- Born: 1938 or 1939 (age 86–87) Queens, New York City, USA

Academic background
- Education: BSc, Chemical Engineering, 1963, Massachusetts Institute of Technology PhD, Princeton University

Academic work
- Institutions: University of Wisconsin–Madison University of Delaware Illinois Institute of Technology North Carolina State University Ohio State University

= Stuart L. Cooper =

American engineer

Stuart L. Cooper is an American engineer. As a Full Professor and Chair of Ohio State University's Department of Chemical and Biomolecular Engineering, Cooper was elected to the National Academy of Engineering in 2011.
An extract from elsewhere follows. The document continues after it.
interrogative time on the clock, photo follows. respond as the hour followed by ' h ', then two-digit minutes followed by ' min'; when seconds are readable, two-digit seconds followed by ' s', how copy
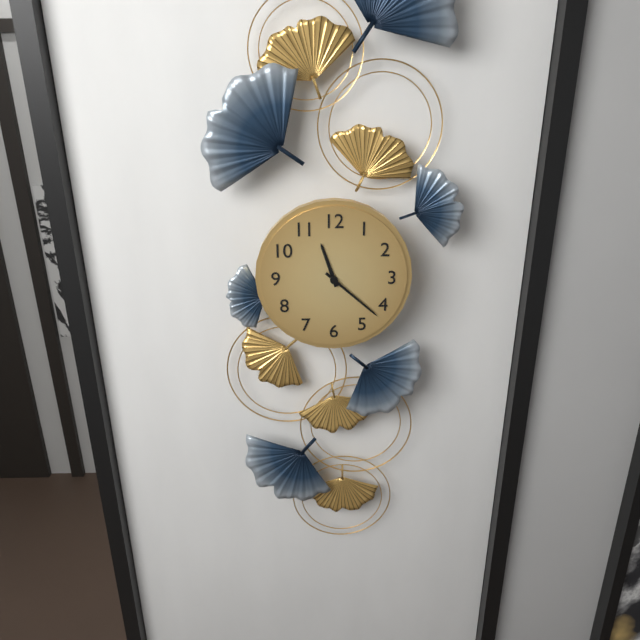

==Early life and education==
Cooper was raised in Queens, New York City. He earned his Bachelor of Science degree in chemical engineering from the Massachusetts Institute of Technology and his Ph.D. from Princeton University.

==Career==
Following his PhD, Cooper joined the faculty at the University of Wisconsin–Madison (UW–Madison) and served as chair of its department of chemical engineering from 1983 to 1989. Prior to his appointment as chair, Cooper was selected as a Fellow of the American Physical Society for his success in the field of chemical engineering. While serving as chair, Cooper focused his research on the interaction of blood and the synthetic materials. He was specifically interested in the development of materials that could minimize blood clot formation on artificial organs. As such, Cooper received the 1987 Clemson Award for Basic Research by the Society for Biomaterials and the 1987 American Institute of Chemical Engineers' Materials Engineering and Sciences Division Award. In 1988, Cooper was appointed the inaugural co-editor of the Journal of Biomaterials Science, Polymer Edition. Following his resignation as chair, Cooper was named the Paul A. Elfers Professor of Chemical Engineering at UW–Madison.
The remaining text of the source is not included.